• Your instructions: Only the lines from the one containing "list [187, 151, 1053, 192]" through the end of the material are to be echoed, each exactly as it appears.

--

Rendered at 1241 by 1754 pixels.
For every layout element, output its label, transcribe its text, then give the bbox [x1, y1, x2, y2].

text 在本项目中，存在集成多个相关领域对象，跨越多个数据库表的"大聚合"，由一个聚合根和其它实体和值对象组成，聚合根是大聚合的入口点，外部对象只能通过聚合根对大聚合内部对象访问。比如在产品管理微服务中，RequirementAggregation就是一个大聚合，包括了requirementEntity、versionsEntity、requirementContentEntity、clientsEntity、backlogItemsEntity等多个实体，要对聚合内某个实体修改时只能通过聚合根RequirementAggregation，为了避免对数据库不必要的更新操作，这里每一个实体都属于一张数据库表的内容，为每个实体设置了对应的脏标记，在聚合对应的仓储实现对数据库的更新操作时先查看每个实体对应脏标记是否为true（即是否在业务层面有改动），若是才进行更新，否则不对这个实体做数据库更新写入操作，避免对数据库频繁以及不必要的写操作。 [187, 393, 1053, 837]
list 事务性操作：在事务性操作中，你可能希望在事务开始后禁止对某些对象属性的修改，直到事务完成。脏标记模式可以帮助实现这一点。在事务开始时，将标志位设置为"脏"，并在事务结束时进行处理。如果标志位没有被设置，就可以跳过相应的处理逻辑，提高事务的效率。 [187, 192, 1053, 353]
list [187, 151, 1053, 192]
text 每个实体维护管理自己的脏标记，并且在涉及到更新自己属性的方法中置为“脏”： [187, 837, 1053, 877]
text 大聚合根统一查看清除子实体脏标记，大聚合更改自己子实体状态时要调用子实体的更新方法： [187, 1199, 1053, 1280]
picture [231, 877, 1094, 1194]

--

• Task result:
list [187, 151, 1053, 192]
text 每个实体维护管理自己的脏标记，并且在涉及到更新自己属性的方法中置为“脏”： [187, 837, 1053, 877]
text 大聚合根统一查看清除子实体脏标记，大聚合更改自己子实体状态时要调用子实体的更新方法： [187, 1199, 1053, 1280]
picture [231, 877, 1094, 1194]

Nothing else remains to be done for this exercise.